___ The data

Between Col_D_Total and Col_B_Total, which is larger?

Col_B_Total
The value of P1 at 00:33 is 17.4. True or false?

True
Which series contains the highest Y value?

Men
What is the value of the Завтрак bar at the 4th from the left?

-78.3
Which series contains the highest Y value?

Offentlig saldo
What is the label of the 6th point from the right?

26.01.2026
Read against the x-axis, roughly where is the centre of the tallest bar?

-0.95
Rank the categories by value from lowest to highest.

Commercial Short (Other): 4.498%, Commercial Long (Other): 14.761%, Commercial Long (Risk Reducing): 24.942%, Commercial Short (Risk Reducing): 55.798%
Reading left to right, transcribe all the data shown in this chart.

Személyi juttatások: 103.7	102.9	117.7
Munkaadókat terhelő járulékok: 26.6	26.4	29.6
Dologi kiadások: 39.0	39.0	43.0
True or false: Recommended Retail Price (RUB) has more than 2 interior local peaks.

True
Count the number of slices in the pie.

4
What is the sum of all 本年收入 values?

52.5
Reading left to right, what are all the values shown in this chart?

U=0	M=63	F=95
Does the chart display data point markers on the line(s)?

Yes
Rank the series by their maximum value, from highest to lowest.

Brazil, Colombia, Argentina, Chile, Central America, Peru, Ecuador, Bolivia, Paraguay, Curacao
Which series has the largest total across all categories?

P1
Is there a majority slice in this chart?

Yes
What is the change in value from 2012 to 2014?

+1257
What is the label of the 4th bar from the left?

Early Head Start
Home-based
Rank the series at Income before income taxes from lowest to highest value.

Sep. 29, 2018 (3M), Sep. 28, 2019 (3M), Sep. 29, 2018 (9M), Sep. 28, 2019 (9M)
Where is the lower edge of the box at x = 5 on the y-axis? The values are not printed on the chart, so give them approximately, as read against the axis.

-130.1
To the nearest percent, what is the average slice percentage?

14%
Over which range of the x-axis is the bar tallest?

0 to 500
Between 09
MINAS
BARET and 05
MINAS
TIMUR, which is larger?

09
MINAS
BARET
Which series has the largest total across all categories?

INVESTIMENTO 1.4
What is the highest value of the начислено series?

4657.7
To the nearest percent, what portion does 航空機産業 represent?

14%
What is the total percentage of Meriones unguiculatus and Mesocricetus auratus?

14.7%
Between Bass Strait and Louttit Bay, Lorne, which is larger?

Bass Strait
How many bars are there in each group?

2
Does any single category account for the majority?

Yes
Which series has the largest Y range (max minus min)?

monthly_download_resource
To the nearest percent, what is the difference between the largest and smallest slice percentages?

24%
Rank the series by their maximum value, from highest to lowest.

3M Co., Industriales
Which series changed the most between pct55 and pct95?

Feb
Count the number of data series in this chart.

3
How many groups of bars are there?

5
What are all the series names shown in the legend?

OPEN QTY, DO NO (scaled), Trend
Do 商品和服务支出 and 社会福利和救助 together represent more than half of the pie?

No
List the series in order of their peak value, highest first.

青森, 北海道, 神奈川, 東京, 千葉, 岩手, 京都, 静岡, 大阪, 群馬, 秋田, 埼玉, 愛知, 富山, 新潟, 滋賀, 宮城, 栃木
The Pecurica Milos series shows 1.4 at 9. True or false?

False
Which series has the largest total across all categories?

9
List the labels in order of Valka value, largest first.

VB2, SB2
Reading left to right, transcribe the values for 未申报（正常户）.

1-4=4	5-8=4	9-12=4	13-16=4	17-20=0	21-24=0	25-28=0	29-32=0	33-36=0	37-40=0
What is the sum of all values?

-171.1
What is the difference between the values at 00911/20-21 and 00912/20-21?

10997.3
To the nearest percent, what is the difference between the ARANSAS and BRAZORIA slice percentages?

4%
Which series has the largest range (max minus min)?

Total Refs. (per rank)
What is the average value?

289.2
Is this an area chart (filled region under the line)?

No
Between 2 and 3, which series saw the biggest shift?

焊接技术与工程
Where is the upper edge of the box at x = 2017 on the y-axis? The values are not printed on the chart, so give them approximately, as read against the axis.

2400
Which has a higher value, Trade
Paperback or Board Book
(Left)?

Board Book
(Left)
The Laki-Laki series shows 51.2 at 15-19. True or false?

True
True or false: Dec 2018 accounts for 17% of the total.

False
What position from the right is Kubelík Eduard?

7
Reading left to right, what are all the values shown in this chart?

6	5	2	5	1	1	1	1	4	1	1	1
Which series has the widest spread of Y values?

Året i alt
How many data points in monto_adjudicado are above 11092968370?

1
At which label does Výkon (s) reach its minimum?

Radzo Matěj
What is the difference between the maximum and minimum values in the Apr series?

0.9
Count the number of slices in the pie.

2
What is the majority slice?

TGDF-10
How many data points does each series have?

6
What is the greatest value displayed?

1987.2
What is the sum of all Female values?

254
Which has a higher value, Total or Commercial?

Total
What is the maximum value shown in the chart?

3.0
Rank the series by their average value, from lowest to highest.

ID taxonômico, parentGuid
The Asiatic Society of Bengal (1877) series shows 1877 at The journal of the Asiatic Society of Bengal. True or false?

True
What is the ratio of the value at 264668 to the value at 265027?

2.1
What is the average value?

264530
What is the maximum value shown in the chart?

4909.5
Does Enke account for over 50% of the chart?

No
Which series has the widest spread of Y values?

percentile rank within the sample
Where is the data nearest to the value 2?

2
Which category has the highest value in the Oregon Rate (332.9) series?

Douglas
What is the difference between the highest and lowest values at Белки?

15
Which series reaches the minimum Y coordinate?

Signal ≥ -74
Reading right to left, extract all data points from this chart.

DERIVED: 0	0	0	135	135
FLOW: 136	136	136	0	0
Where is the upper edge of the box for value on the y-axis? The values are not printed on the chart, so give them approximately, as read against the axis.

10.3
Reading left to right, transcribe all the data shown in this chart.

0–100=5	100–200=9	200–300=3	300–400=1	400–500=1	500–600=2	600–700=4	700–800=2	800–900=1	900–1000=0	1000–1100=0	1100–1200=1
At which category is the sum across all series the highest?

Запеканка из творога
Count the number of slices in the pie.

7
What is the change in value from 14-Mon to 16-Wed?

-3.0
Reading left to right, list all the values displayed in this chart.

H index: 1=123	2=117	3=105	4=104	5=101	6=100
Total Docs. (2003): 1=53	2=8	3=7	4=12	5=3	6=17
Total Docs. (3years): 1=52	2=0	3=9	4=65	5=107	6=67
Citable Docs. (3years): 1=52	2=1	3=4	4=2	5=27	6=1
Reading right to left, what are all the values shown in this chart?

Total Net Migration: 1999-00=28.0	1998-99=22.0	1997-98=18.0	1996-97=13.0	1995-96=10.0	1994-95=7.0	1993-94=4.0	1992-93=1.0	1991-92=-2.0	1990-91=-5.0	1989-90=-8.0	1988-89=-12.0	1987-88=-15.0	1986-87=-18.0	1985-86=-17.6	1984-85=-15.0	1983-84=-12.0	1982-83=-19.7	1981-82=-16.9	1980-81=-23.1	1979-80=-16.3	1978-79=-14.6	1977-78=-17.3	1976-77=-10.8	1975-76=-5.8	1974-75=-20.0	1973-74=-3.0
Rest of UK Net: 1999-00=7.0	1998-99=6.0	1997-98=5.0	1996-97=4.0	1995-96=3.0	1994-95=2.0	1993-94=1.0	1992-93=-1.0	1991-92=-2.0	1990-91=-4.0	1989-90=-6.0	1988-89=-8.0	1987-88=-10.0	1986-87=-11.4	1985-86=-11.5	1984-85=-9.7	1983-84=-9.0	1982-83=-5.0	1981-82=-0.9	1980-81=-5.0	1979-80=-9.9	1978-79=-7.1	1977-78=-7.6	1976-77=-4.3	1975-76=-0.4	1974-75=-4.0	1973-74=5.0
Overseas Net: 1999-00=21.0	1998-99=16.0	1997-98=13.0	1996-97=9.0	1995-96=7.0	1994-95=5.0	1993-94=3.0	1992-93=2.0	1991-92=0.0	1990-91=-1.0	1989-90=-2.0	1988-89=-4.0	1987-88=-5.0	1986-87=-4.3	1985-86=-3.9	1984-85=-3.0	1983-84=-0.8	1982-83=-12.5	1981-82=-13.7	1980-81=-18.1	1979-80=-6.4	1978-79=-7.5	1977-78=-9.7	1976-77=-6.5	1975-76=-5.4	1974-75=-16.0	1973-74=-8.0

______

What the task asks:
Copy the items above verbatim, beginning with the first line and ending with the line that contains "What is the label of the 6th", both included.

Solved exercise:
Between Col_D_Total and Col_B_Total, which is larger?

Col_B_Total
The value of P1 at 00:33 is 17.4. True or false?

True
Which series contains the highest Y value?

Men
What is the value of the Завтрак bar at the 4th from the left?

-78.3
Which series contains the highest Y value?

Offentlig saldo
What is the label of the 6th point from the right?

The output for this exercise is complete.